DATA SECTION:

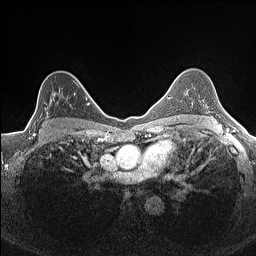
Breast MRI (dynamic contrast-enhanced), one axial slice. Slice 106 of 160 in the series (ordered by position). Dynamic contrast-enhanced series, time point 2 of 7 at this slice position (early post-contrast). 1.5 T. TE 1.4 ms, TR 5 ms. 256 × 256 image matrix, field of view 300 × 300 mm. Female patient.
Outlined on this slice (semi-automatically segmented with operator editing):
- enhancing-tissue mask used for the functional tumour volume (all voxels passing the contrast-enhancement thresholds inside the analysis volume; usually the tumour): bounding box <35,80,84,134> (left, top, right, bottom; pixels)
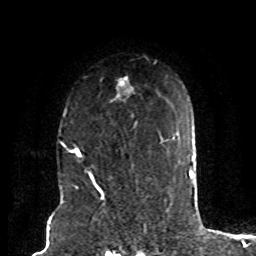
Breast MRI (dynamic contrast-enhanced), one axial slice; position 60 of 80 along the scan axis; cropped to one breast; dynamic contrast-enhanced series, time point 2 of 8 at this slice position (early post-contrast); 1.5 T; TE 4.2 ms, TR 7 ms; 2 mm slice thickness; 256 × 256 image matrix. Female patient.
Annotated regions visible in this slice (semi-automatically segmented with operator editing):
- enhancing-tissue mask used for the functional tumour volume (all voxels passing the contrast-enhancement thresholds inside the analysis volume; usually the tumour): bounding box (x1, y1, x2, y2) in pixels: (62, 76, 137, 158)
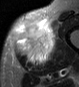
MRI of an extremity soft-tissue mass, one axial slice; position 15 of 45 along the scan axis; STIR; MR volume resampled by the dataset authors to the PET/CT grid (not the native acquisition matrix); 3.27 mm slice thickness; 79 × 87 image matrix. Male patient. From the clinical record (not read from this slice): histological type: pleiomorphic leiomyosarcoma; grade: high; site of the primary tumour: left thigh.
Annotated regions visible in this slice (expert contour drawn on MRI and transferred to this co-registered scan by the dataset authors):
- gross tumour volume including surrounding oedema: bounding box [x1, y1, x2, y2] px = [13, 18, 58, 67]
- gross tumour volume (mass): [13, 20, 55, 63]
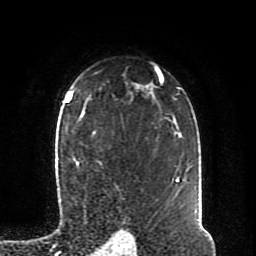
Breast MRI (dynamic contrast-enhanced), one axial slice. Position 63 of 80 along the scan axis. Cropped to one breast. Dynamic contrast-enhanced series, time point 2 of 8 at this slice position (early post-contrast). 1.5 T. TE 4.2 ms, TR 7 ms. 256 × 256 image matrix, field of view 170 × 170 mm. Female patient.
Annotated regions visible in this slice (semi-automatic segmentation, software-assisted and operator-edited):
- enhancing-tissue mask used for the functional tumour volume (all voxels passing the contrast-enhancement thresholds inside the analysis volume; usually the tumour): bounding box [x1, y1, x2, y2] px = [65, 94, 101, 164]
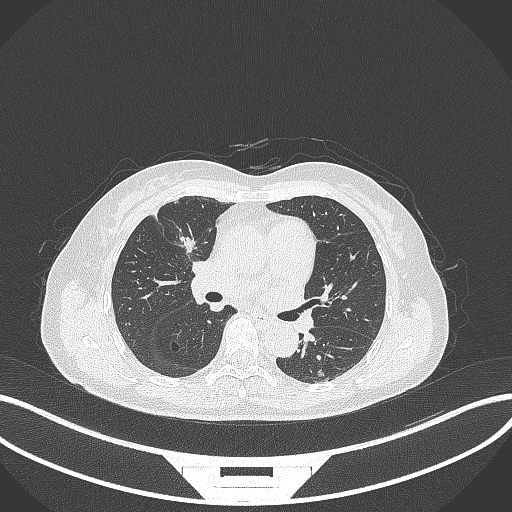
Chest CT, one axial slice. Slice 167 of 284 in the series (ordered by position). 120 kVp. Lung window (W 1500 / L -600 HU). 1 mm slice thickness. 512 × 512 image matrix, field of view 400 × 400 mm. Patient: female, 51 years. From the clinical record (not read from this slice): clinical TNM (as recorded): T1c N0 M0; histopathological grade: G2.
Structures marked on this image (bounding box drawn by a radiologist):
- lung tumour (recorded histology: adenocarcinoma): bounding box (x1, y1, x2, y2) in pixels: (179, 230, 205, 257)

WHAT TO PRODUCE: Give the number of lines above in which the word "mass" occurs, with nothing else.

RESPONSE: 2